Hybrid Method Approaches in DNA-damage recognition, signaling and repair

The maintenance of DNA integrity is an important factor in sustainment of life, and cells monitor this by a variety of DNA damage sensors and checkpoint proteins. While humans have a very complex and mechanistically poorly understood checkpoint control, bacterial systems have a much simpler system that is a promising model system for structural and mechanistic analysis.
We have solved the crystal-structure of a newly identified bacterial DNA-damage sensor protein (DisA-protein; Ben-Yehuda-lab., Cell 2006; 125(4):679-90) that scans the bacterial DNA and binds to DNA recombination intermediate structures (Witte et al., 2008), thereby preventing the cell from entering sporulation phase.

disA

DisA was found to have a previously uncharacterized di-adenylate cyclase enzymatic activity (DAC-activity). The resulting c-di-AMP reaction product is related to the well known c-di-GMP in bacterial physiology. The fact that c-di-AMP has not been described before and no c-di-AMP-regulated proteins are known, opens up a completely new field in bacterial signaling.

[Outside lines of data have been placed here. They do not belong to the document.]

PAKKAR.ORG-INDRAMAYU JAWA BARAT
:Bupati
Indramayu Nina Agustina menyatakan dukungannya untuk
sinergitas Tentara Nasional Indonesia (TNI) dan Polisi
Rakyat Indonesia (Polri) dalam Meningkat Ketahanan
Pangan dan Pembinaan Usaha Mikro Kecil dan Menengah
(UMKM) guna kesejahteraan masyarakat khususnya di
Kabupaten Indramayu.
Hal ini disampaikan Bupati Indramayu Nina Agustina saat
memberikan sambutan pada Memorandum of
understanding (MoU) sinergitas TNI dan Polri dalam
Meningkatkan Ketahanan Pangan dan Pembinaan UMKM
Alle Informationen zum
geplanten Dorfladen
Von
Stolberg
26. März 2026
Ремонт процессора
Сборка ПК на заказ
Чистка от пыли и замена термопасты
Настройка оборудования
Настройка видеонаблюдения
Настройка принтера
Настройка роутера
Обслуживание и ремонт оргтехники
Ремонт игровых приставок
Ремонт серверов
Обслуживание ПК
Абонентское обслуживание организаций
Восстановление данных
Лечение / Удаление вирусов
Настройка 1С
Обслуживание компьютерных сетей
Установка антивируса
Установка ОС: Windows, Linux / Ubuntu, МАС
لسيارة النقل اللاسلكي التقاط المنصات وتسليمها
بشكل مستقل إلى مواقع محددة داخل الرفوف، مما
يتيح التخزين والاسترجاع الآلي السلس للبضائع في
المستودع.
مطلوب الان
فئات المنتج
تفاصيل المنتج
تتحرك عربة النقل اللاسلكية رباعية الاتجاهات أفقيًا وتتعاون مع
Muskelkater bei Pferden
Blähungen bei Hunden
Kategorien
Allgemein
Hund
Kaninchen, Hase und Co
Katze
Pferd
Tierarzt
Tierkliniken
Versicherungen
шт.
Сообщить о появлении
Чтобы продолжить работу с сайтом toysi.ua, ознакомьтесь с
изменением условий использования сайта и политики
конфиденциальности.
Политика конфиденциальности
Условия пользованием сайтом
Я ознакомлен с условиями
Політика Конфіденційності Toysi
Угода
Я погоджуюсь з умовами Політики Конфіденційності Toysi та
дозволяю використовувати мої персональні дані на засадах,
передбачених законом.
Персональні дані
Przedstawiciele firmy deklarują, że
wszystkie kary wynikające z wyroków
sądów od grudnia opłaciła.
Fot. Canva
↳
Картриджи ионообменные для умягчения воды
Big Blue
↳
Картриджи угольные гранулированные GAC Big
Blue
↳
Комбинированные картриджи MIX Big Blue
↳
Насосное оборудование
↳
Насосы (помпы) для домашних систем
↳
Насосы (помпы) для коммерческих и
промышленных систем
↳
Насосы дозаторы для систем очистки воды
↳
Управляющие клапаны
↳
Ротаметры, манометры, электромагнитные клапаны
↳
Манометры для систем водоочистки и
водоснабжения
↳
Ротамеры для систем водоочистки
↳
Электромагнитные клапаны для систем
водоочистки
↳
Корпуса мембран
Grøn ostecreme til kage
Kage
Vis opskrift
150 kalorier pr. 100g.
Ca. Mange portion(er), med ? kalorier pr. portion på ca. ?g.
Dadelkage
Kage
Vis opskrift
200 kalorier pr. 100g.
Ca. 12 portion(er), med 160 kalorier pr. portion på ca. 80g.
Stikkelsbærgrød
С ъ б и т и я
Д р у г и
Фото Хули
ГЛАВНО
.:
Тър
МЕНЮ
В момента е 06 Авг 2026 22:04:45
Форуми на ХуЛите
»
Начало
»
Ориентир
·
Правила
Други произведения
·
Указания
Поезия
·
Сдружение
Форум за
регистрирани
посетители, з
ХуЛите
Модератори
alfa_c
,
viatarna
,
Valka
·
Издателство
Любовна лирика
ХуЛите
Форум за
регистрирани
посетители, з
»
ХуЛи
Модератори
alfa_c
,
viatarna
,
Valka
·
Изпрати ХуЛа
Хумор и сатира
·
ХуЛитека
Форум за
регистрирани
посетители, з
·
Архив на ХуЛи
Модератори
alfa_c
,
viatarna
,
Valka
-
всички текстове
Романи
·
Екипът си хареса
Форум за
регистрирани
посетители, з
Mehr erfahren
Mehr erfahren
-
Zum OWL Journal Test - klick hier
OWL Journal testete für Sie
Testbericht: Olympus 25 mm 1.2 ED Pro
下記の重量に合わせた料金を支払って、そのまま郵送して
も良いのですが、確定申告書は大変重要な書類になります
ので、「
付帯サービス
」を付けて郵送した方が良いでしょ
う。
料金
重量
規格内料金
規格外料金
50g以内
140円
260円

C-di-AMP has recently been shown to trigger interferon response of cells upon Listeria infection (Woodward et al., Science 2010;328(5896):1703-5), underlining that it is important also in infection biology and is recognized by the STING protein triggering innate immune response (e.g Burdette et al., Nature 2011;478(7370):515-8).

We aim to analyze the mechanism of DisA and other proteins synthesizing c-di-AMP and identify possible interacting proteins. As a long term goal we aim to identify proteins in the c-di-AMP signaling pathway to get a more complete picture of which processes may be regulated in the cell.